GIVEN PASSAGE>
The easiest way to configure asr2clip is using the built-in editor:

```bash
asr2clip --edit # Opens config file in your default editor
```

This will create a config file at `~/.config/asr2clip.conf` if it doesn't exist.

### Configuration File

The configuration file uses YAML format:

```yaml
api_base_url: "https://api.openai.com/v1/" # or other compatible API base URL
api_key: "YOUR_API_KEY" # api key for the platform
model_name: "whisper-1" # or other compatible model
# quiet: false # optional, disable logging
# audio_device: "pulse" # optional, audio input device
```

Config file locations (searched in order):
1. `./asr2clip.conf` (current directory)
2. `~/.config/asr2clip.conf`

### Test Your Configuration

Before using the tool, verify your setup:

```bash
asr2clip --test
```

This will check:
- ✓ Clipboard support
- ✓ Audio device functionality
- ✓ API connection

### Audio Device Selection

If the default audio device doesn't work, list available devices and select one:

```bash
asr2clip --list_devices # List all audio input devices
asr2clip --device pulse # Use specific device
```

Or add to your config file:
```yaml
audio_device: "pulse" # or device index like 12
```

## Usage

### Basic Usage

```bash
asr2clip # Record until Ctrl+C, transcribe, copy to clipboard
asr2clip -d 10 # Record for 10 seconds
asr2clip -i audio.mp3 # Transcribe an audio file
```

### CLI Options

```
usage: asr2clip [-h] [-v] [-c CONFIG] [-d DURATION] [--stdin] [-i INPUT] [-q]
[--generate_config] [-o OUTPUT] [--test] [--list_devices]
[--device DEVICE] [-e] [--daemon] [--interval INTERVAL]

Real-time speech recognizer that copies transcribed text to the clipboard.

options:
-h, --help show this help message and exit
-v, --version Show program version and exit.
-c CONFIG, --config CONFIG
Path to the configuration file. Default is
'asr2clip.conf'.
-d DURATION, --duration DURATION
Duration to record (seconds). If not specified,
recording continues until Ctrl+C.
--stdin Read audio data from stdin instead of recording.
-i INPUT, --input INPUT
Path to the input audio file to transcribe.
-q, --quiet Disable logging.
--generate_config Print the template configuration file and exit.
-o OUTPUT, --output OUTPUT
Path to the output file. If not specified, output will
be copied to the clipboard. Use '-' for stdout.
--test Test the full configuration (API, audio device,
clipboard) and exit.
--list_devices List available audio input devices and exit.
--device DEVICE Audio input device (name or index). Overrides config
file setting.
-e, --edit Open the configuration file in the system's default
editor.
--daemon Run in continuous recording mode with automatic
transcription.
--interval INTERVAL Transcription interval in seconds for daemon mode.
Default is 30.
```

### Examples

```bash
# Record for 5 seconds
asr2clip --duration 5

# Transcribe an audio file
asr2clip --input recording.mp3

# Output to stdout instead of clipboard
asr2clip --output -

# Pipe audio data
cat audio.wav | asr2clip --stdin --output -

# Use specific audio device
asr2clip --device pulse
```

### Continuous Recording (Daemon Mode)

TASKS TO COMPLETE>
1) From the asr2clip setup guide, retype the part from "-i INPUT, --input" to "devices and exit.".
2) According to the asr2clip setup guide, what is the default transcription interval for daemon mode?

Saved data entries>
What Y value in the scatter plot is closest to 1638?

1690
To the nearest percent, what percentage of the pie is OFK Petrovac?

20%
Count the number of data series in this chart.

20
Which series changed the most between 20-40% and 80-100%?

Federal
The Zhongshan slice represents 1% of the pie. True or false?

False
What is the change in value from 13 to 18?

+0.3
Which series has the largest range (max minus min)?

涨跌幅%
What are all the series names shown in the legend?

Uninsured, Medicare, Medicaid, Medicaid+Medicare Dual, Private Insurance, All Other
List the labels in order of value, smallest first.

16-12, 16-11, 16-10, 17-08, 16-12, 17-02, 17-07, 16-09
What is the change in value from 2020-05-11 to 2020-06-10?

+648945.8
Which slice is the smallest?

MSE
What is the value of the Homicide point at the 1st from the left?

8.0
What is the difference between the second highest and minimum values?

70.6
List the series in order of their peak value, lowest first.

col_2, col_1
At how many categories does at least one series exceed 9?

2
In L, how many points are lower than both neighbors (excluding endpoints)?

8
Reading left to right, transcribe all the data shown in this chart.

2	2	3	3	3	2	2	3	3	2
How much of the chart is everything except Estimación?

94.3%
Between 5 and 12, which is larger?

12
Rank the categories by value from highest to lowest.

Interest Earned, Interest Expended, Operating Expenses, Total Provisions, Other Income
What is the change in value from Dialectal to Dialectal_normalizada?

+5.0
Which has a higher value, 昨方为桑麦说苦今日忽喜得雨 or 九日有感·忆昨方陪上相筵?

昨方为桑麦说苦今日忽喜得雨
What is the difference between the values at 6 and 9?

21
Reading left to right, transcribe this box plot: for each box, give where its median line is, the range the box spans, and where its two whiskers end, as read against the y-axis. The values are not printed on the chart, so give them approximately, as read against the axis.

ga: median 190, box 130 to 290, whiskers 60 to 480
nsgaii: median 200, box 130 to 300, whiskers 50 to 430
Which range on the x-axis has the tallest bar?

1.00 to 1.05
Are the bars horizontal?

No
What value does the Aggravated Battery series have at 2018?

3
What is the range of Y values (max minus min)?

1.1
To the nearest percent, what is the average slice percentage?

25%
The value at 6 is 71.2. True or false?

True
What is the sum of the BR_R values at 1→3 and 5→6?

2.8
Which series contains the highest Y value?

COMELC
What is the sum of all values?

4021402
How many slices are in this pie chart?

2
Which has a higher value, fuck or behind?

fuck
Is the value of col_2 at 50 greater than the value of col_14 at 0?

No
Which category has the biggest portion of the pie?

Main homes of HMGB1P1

TASK ANSWERS>
1)
-i INPUT, --input INPUT
Path to the input audio file to transcribe.
-q, --quiet Disable logging.
--generate_config Print the template configuration file and exit.
-o OUTPUT, --output OUTPUT
Path to the output file. If not specified, output will
be copied to the clipboard. Use '-' for stdout.
--test Test the full configuration (API, audio device,
clipboard) and exit.
--list_devices List available audio input devices and exit.

2) 30 seconds.